*Excerpt:*
-------

A short series around the InfluxDB storage subsystem and its most important components

Apr 14, 2020 9 min read Computer Science, Programming

Writing on the blog about some of the technical stuff I usually enjoy and/or work with is something that’s always in my plans but I never find the right time do it. Due to all this quarantine related stuff, both my sleeping habits and the kid’s are being somehow affected and, well, here I am, staring at a blank page trying to start writing about databases. And, well, since I don’t longer work for an international company I thought it would be a good idea to somehow practice my poor English skills.

This time my plan is to write about InfluxDB, a columnar oriented time-series database written in Go, and provide a quick tour of some of the most important characteristics of their storage engine.

I have been dealing with InfluxDB for a while and I have gone way deeper than I would like to quite a few times but I am by no means an expert, so, please, if I say something that’s not completely accurate, forgive me, and please, correct me.

I’ve dealt with both the OpenSource and the Enterprise versions but everything here is going to be based on the former (to the best of my knowledge the storage engine is the same in both alternatives). The details included later in the post are based on the 1.8.x and 1.7.x branches (I know the 2.0 introduces quite a lot changes but I won’t talk about them here).

Before getting started

Influx has gone through different storage engines through its short lifetime: LevelDB, BoltDB (not sure if there’s anymore) and, and this is just an educated guess, any of them completely satisfied the requirements that the InfluxDB folks were looking for: large batch deletes, hot backups, high throughput or a good compression performance among many others. So, in order to solve the previous points (it’s not an exhaustive list), they decided to go on their own and write a new storage engine (it’s a brave bet).

-------

*What the task asks:* Please repeat the part of the InfluxDB text starting at "Apr 14, 2020" and ending at "poor English skills.", word for word.

*Source data:*
-------

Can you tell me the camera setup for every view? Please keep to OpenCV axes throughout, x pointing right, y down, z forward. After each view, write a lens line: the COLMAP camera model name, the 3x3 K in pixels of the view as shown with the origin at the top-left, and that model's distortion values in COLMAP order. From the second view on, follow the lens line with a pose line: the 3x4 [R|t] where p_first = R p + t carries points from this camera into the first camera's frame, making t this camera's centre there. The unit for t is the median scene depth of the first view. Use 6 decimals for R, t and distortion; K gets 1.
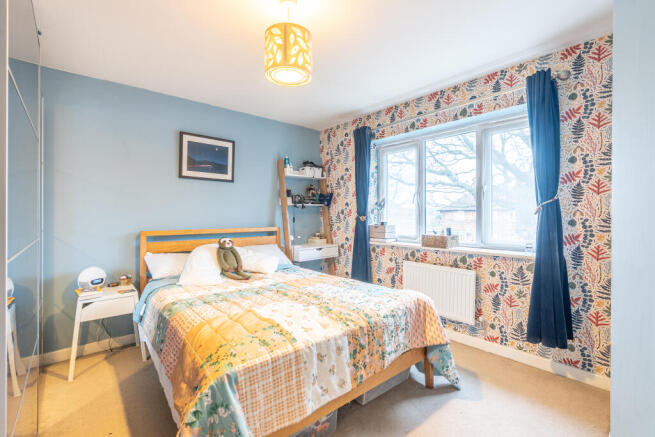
lens RADIAL K [[302.4, 0, 338.1], [0, 302.4, 216.1], [0, 0, 1]] dist [0.000734, 0.000394]
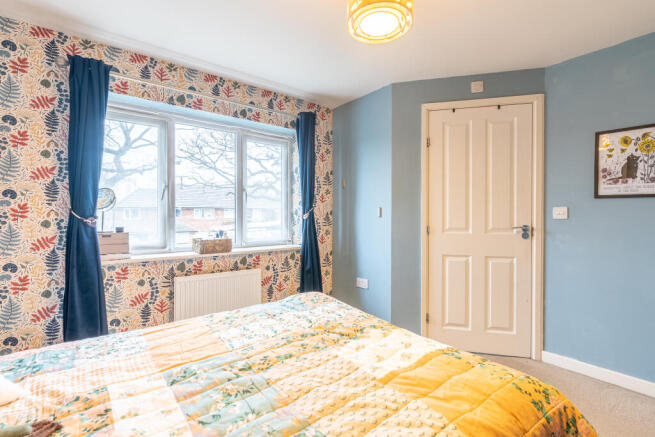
lens RADIAL K [[302.4, 0, 338.1], [0, 302.4, 216.1], [0, 0, 1]] dist [0.000734, 0.000394]
pose [[0.045535, -0.003257, 0.998957, -0.540036], [0.003750, 0.999988, 0.003090, -0.004435], [-0.998956, 0.003606, 0.045546, 0.610816]]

-------

*Written response:*
Apr 14, 2020 9 min read Computer Science, Programming

Writing on the blog about some of the technical stuff I usually enjoy and/or work with is something that’s always in my plans but I never find the right time do it. Due to all this quarantine related stuff, both my sleeping habits and the kid’s are being somehow affected and, well, here I am, staring at a blank page trying to start writing about databases. And, well, since I don’t longer work for an international company I thought it would be a good idea to somehow practice my poor English skills.